Thank you for your post!
I can't say why the Certificate or Key would have become mismatched, but there is no way to force a Certificate to match with a key. This may be due to the Server 15 requiring a Private Key Password: fmsadmin certificate import <path to certificate> —keyfilepass
You might clear the CStore folder of the request, key, and custom ".pem" files and see Creating a new custom SSL certificate for FileMaker Server to make a new request and import a new generation of the Certificate.
I have requested a SSL re-issue of the Geotrust TruebusinessID SSL certificate.
The messages that I had from Geotrust during this process included:
Submit your CSR
- RSA: Use a 2048-bit key to generate your CSR.
- Do not include passwords or challenge phrases.
- We issue your certificate using the domain and organization submitted with your order, not your CSR.

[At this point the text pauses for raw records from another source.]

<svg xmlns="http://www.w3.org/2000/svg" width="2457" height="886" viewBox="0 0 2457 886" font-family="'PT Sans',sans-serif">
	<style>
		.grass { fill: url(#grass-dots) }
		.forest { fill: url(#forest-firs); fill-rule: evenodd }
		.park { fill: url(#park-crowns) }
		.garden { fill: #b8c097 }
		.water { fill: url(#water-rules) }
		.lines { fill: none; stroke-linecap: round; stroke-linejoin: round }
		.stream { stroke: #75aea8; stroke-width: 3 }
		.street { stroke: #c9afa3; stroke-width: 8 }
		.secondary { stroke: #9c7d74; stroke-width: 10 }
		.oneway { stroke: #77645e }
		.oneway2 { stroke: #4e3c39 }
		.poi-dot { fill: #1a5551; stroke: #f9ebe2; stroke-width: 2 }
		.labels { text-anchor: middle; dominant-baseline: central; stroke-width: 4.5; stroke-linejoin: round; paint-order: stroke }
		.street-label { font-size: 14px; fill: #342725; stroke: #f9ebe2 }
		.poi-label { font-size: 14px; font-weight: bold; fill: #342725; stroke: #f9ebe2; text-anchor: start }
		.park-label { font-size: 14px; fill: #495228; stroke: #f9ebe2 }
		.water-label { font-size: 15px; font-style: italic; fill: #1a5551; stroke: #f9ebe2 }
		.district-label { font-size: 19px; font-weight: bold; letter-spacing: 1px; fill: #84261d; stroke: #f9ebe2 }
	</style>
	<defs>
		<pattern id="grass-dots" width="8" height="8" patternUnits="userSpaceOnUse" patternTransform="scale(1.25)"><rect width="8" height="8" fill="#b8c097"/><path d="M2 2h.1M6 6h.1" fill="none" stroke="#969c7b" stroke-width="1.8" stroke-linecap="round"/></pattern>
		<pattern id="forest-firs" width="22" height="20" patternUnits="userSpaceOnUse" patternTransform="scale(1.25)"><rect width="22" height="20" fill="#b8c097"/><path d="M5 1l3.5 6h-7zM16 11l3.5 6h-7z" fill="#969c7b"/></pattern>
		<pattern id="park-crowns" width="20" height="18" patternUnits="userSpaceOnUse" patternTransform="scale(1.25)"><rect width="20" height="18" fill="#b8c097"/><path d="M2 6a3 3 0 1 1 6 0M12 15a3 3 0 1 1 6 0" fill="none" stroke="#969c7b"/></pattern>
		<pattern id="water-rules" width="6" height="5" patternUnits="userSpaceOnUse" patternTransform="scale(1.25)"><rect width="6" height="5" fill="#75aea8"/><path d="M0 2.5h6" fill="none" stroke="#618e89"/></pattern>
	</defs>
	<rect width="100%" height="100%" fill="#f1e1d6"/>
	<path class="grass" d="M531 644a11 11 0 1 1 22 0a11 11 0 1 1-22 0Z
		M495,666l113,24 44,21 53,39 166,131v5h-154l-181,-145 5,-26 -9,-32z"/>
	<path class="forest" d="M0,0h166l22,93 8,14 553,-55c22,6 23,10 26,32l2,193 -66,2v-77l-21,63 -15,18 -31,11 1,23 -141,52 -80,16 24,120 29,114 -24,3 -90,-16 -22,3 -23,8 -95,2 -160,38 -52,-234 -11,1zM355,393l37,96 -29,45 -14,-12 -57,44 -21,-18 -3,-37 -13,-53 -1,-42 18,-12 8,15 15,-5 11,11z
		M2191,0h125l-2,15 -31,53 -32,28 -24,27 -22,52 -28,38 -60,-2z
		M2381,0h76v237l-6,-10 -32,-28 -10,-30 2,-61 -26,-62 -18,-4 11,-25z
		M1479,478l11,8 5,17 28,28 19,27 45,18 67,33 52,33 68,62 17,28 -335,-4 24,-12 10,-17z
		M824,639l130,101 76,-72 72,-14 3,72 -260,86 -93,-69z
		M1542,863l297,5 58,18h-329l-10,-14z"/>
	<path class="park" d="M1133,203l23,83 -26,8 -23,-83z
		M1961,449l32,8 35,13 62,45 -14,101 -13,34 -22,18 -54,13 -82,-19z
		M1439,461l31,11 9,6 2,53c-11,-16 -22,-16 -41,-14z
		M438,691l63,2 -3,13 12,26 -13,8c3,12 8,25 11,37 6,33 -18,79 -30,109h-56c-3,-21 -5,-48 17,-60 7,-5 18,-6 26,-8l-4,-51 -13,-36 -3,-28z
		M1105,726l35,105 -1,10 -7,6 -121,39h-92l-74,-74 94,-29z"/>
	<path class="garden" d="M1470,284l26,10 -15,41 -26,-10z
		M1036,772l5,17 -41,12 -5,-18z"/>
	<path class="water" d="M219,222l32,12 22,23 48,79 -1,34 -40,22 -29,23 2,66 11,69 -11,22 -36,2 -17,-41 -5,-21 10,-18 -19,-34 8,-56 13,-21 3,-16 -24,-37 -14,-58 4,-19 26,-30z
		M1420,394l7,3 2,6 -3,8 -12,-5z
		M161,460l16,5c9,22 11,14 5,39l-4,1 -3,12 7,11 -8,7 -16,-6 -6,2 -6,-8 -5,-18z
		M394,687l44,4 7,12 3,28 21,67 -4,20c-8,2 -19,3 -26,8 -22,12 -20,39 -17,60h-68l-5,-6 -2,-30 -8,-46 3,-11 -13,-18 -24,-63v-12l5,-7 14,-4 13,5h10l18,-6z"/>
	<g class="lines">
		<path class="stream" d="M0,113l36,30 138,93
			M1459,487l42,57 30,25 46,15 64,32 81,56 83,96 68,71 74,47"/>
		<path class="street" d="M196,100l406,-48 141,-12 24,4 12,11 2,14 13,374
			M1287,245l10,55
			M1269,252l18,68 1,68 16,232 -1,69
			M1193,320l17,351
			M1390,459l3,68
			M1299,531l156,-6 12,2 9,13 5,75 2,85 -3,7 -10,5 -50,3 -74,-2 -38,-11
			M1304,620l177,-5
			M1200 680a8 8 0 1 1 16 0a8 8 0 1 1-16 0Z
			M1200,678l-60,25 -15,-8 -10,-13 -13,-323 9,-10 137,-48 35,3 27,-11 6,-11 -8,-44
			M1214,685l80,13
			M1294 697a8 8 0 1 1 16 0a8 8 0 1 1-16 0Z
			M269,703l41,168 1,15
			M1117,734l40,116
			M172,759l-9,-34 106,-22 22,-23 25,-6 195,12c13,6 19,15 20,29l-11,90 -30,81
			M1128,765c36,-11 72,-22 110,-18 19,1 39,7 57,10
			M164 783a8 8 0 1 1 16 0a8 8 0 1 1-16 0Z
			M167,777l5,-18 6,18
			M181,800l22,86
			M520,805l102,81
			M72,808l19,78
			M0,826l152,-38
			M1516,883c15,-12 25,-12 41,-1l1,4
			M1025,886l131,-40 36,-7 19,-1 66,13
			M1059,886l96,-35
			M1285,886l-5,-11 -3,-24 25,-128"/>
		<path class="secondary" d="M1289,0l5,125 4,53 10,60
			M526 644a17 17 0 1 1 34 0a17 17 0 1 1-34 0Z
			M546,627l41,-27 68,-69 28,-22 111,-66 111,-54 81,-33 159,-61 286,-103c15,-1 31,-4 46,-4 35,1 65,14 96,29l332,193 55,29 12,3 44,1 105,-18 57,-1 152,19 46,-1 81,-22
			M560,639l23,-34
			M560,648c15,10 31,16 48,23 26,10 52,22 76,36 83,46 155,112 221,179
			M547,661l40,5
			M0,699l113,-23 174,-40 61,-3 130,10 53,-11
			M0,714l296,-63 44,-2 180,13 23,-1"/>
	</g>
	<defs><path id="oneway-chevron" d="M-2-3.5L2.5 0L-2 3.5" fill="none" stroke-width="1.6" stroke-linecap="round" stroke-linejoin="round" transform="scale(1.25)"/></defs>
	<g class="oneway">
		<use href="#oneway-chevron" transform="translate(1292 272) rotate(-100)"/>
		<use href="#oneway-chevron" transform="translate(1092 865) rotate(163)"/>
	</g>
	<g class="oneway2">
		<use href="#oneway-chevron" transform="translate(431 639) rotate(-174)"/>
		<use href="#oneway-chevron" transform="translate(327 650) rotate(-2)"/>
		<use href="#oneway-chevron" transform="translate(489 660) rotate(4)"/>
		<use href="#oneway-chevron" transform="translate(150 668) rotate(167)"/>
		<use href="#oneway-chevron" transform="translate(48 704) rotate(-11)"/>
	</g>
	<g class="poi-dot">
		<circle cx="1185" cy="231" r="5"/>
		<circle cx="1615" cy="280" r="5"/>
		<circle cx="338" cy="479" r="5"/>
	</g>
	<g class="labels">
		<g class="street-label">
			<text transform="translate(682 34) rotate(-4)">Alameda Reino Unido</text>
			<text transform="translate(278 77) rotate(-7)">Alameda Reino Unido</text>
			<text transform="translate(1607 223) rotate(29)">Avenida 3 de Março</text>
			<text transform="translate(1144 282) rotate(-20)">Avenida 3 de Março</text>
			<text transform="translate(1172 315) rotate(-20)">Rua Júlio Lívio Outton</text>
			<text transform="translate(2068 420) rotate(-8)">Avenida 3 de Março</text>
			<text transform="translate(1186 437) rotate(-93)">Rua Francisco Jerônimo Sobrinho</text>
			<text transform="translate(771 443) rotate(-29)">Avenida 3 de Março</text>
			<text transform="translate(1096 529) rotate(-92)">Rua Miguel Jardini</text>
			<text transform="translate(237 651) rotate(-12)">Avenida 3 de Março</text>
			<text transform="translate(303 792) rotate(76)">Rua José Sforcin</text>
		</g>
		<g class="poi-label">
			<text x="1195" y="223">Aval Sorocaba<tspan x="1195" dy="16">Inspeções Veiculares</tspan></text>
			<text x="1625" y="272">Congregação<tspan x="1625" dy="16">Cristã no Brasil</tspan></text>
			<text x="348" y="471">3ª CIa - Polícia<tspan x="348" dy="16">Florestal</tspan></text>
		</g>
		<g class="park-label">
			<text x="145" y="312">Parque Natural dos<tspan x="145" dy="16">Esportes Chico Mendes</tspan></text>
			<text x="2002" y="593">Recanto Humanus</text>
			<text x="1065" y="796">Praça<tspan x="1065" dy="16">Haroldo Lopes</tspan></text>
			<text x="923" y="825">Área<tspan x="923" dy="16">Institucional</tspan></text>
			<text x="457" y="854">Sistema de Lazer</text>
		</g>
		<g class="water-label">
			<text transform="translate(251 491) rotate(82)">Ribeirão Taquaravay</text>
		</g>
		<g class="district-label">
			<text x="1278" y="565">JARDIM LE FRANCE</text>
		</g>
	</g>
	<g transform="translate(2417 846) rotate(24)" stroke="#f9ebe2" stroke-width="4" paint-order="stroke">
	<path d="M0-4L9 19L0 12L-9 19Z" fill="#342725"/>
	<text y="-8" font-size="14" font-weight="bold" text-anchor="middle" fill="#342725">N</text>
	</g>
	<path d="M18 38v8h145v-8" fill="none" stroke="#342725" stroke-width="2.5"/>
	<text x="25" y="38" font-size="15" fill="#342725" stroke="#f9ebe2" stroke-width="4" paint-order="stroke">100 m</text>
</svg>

FSADMIN statement used to generate the certificate:
sudo fmsadmin certificate create "/CN=www.ceos.co.nz/O=Certification Board for Inspection Personnel/C=NZ/ST=Taranaki/L=New Plymouth" --keyfilepass secret
sudo fmsadmin certificate import /Library/FileMaker\ Server/CStore/www_ceos_co_nz.crt --keyfilepass secret
the error message that the server key and the certificate dono match occurs and I cannot import the certificate.
I have contacted Geotrust support and their response was:.."
What filemaker is suggesting is to encrypt your "private key" with a password, not your CSR.
Your CSR is just a plain text and shouldn't be password protected.
I would recommend you to contact Filemaker and find out how to generate a private key with password protected."
Am I using an incorrect syntax or form the the FSADMIN Create and/or Import statements?
Does FileMaker Server 15 also support Geotrust True BusinessID with Wildcard? It was not specifically indicated in the KnowledgeBase.